3/8/12

We lack anything close to an ideal distribution of communities and population


All one needs to do is look at this map to see that we lack anything close to an ideal distribution of communities and population. We are behind the 8-ball economically and this is partly due to population densities. It takes around 10K human beings living in proximity to enable the natural growth of occupations and professions that make for a vital community. I have advocated that the interstate grid be used as the transport matrix for walkable communities of up to 10,000 (I call them cyber-communities) clustered in groups of up to ten to create cyber-cities of 100,000 separated by green space devoted to recreation and agriculture.

A cyber-metropolis would be a regional cluster of ten or so cyber-cities.
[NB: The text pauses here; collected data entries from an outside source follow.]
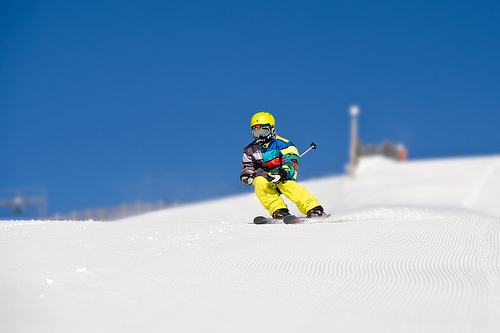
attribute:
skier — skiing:
[203, 88, 364, 247]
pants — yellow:
[252, 180, 314, 221]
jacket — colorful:
[237, 140, 298, 172]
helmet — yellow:
[241, 108, 279, 132]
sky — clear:
[92, 47, 199, 117]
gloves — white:
[227, 167, 287, 190]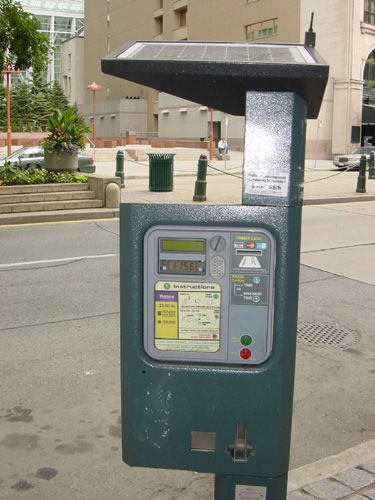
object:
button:
[239, 333, 252, 347]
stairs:
[0, 183, 121, 225]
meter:
[97, 40, 333, 500]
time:
[164, 261, 198, 272]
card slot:
[236, 249, 261, 258]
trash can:
[146, 153, 176, 195]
The genius of this scheme is that a walkable, car-free community can be built in an area a mile square, a miniscule amount of space. A population of 100,000 could be served by an aggregate of  just ten cyber-communities. Creation along these lines would revolutionize manufacturing because the components would all represent new inventions and designs, from the matrix needed to make each cyber-community ecologically sustainable to the mass-produced but customized  elements of  structures and spaces within the cyber-community.

How do we begin to take what we have now, subservient to the car and oil, and morph it into cyber-communities?. We do it first by creating cyber-communities de novo, from scratch. When we find a gutsy entrepreneur who is tired of gadget-capitalism, the fun can begin.